No sé cómo terminé allí.
Quizá fue pura curiosidad. O estupidez. O algo peor.
Me apoyé en el marco del pasillo, donde nadie pudiera verme, y miré hacia la pequeña sala común donde el equipo descansaba. La mayoría había salido a celebrar o a preparar las maletas para el regreso. Pero Cat... Cat estaba sola.
Ella pensaba que no la veía.
Sentada en uno de los sillones, con las piernas recogidas bajo su abrigo grueso, sacó la corona plateada de una bolsa. La sostuvo entre sus manos, como si temiera romperla, y la observó en silencio durante varios segundos.
Mi pecho se apretó sin razón.
La vi sonreír, esa sonrisa pequeña y pura que pocas veces dejaba ver.
Con cuidado, casi como si se tratara de un ritual, llevó la corona hasta su cabeza, acomodándola torpemente sobre su cabello desordenado.

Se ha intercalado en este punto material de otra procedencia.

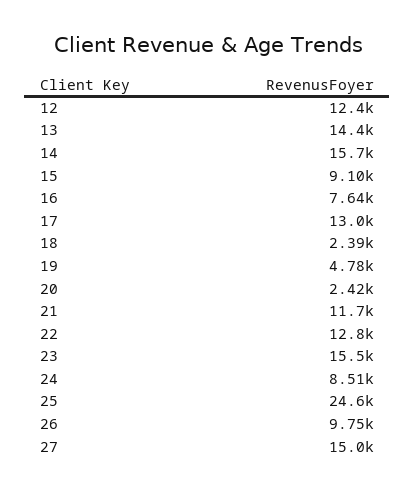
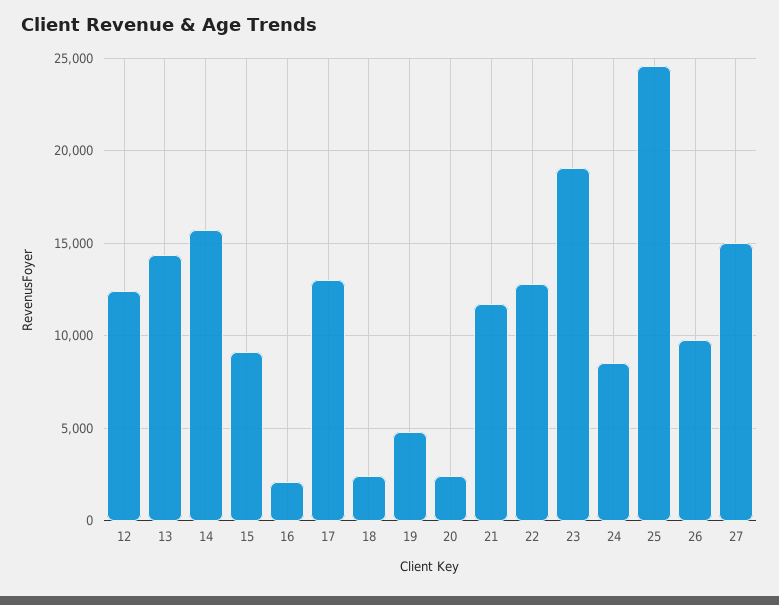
16: 7640 -> 2000
23: 15500 -> 19000

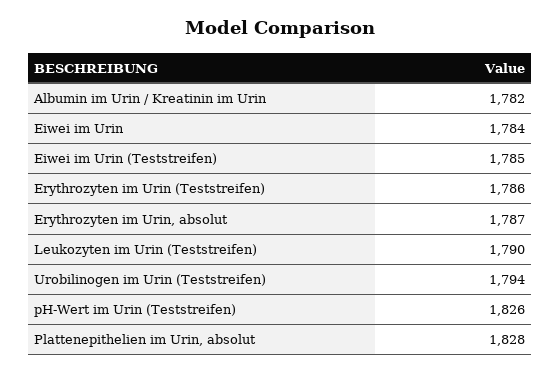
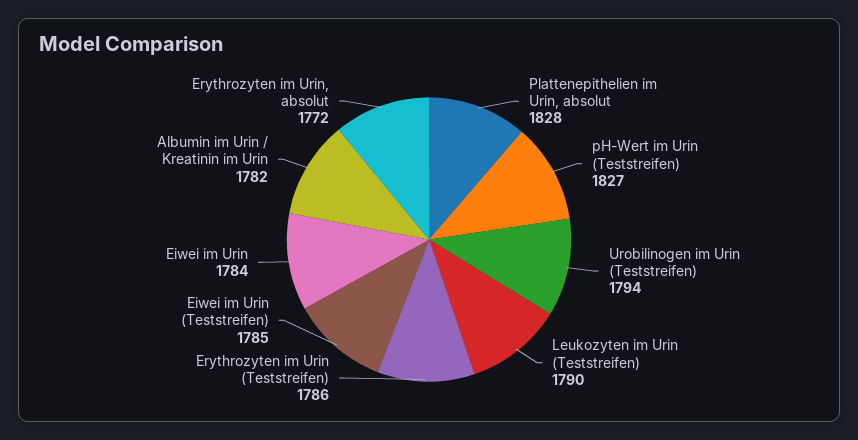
Erythrozyten im Urin, absolut: 1787 -> 1772
pH-Wert im Urin (Teststreifen): 1826 -> 1827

La imagen me golpeó como un puñetazo.
Ahí estaba ella: mi Cat —aunque no era mía, nunca podría serlo—, sentada sola, con la corona brillante sobre la cabeza, mirándose el reflejo en una ventana empañada por el frío. Como una maldita reina en su castillo de nieve y motores oxidados.
Y ni siquiera sabía lo jodidamente hermosa que se veía.
La vi reírse sola, tapándose la boca tímidamente, como si estuviera jugando un juego privado en el que nadie más era invitado.
Algo en mi pecho se tensó aún más. Una especie de calor incómodo subió por mi cuello. Me obligué a apartar la mirada, a retroceder un paso.
Esto estaba mal. Muy mal.
No debía verla así. No debía sentir esto.
Me obligué a girarme y caminar hacia mi habitación, gruñendo para mí mismo.
Pero mientras me alejaba, no pude evitar que un pensamiento me golpeara, implacable:
Que no hubiera corona en el mundo que pudiera hacerle justicia.